==== Data

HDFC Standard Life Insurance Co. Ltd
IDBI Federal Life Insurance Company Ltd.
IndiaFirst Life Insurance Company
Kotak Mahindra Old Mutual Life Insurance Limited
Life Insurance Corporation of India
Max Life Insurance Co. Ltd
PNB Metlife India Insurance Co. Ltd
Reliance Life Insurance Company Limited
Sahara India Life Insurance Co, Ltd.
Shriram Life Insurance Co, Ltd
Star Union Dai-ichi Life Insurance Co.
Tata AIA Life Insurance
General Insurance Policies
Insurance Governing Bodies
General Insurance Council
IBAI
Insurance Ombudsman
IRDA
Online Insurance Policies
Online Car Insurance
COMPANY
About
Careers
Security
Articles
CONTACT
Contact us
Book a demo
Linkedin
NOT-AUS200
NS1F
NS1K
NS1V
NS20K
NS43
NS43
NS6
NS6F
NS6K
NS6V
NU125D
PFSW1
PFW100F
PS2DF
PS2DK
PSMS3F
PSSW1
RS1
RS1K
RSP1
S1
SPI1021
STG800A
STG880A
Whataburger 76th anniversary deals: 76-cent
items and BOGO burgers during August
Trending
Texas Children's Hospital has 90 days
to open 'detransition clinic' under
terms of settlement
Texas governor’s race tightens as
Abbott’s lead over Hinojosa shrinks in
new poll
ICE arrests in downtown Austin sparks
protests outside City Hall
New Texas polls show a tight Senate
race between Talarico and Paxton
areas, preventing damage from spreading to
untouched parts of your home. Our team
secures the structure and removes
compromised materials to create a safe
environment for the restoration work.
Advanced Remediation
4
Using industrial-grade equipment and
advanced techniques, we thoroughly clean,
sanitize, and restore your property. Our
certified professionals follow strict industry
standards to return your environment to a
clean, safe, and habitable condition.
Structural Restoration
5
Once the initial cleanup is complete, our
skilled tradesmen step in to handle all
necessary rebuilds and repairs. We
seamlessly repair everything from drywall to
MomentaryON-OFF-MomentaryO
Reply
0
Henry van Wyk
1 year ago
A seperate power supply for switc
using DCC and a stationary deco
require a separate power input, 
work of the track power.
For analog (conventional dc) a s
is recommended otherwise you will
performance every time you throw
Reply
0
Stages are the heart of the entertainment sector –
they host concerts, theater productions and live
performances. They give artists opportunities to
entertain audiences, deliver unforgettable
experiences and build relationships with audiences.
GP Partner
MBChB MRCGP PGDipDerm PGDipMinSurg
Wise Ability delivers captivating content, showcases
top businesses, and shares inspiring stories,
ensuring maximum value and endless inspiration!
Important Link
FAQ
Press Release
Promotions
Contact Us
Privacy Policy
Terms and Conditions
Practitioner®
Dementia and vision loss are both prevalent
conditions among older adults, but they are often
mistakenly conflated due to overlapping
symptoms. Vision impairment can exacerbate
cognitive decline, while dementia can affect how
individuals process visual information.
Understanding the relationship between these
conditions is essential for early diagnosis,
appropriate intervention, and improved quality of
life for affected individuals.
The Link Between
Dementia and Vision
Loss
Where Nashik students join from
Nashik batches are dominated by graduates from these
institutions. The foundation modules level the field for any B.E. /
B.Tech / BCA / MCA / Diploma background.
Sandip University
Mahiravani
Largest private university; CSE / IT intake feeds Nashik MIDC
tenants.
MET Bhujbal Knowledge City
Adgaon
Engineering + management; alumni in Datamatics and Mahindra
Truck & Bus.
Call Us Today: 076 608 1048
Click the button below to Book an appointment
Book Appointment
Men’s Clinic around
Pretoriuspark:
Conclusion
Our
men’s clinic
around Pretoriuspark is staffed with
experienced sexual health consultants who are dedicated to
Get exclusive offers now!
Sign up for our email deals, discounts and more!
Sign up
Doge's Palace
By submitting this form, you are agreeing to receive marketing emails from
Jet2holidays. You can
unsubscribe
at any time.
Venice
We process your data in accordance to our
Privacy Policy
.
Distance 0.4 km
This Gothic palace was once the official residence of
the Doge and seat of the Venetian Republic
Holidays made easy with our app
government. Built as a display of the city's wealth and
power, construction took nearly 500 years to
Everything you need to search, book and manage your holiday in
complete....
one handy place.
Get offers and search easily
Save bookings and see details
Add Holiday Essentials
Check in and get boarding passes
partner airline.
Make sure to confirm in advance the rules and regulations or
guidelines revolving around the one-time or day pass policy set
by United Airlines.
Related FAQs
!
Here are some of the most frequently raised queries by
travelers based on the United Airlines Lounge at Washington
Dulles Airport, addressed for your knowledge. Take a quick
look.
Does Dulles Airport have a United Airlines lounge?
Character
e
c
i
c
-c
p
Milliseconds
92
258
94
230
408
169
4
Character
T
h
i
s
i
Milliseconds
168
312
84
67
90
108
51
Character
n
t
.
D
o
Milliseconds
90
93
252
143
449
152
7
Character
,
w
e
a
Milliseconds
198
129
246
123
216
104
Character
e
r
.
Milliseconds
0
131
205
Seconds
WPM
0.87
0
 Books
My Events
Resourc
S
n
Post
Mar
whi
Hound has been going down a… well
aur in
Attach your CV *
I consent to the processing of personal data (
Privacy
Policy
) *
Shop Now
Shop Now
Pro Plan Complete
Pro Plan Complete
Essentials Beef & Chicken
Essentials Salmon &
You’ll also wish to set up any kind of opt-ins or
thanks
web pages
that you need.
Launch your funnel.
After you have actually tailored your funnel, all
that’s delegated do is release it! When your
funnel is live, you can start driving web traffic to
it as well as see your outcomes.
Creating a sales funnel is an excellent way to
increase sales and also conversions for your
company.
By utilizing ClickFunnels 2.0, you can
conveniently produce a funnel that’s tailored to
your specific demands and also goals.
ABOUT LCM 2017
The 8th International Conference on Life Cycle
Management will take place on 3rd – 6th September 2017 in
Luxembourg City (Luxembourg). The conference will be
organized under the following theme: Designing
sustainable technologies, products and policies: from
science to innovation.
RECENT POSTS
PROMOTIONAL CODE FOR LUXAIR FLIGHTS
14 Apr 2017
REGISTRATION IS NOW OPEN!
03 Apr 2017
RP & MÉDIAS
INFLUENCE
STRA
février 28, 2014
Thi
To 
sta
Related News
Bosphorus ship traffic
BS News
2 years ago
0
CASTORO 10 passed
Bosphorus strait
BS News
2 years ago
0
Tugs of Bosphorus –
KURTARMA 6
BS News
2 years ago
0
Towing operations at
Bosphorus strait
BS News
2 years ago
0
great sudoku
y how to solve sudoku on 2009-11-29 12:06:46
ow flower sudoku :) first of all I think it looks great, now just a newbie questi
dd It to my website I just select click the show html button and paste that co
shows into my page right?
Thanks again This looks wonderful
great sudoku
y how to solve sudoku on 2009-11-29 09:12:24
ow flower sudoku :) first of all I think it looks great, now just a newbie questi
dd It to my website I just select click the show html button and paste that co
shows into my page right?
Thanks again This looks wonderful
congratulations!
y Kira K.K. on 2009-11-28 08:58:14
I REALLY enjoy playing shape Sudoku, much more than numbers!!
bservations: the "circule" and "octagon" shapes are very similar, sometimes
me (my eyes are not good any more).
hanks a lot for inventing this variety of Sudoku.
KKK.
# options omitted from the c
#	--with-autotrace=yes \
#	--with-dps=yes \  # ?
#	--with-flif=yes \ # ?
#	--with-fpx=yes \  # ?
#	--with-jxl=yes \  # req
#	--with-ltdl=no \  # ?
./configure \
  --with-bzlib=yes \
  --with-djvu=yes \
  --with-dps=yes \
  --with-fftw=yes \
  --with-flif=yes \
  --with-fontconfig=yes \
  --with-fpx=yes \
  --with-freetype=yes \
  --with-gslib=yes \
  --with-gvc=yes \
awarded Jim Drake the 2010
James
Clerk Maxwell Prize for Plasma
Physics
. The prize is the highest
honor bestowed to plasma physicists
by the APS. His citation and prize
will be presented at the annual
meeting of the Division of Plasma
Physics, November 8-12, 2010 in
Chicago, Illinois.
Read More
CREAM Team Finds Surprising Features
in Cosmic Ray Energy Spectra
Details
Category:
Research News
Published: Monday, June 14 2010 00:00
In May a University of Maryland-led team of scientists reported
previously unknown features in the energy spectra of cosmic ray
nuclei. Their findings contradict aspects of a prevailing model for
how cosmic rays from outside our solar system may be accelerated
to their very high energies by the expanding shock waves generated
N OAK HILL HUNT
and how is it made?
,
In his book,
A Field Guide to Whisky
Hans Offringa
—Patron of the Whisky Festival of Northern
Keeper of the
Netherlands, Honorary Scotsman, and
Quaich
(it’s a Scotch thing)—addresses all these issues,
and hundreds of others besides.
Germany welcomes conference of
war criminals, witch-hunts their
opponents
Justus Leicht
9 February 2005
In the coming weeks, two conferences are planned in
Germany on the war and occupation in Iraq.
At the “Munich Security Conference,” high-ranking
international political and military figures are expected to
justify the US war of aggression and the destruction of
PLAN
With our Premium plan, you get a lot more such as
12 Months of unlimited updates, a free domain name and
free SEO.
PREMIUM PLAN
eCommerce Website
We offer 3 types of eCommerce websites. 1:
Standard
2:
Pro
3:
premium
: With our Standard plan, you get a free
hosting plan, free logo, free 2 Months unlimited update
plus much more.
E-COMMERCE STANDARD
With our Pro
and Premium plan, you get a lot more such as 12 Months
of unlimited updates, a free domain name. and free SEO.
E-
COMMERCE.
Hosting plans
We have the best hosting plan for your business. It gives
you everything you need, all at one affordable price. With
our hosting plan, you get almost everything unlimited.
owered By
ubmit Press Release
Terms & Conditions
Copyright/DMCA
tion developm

========

The task
Copy the entries word for word, starting at their first line and stopping after the line that contains "Reliance Life Insurance Company Limited".

Answer area
HDFC Standard Life Insurance Co. Ltd
IDBI Federal Life Insurance Company Ltd.
IndiaFirst Life Insurance Company
Kotak Mahindra Old Mutual Life Insurance Limited
Life Insurance Corporation of India
Max Life Insurance Co. Ltd
PNB Metlife India Insurance Co. Ltd
Reliance Life Insurance Company Limited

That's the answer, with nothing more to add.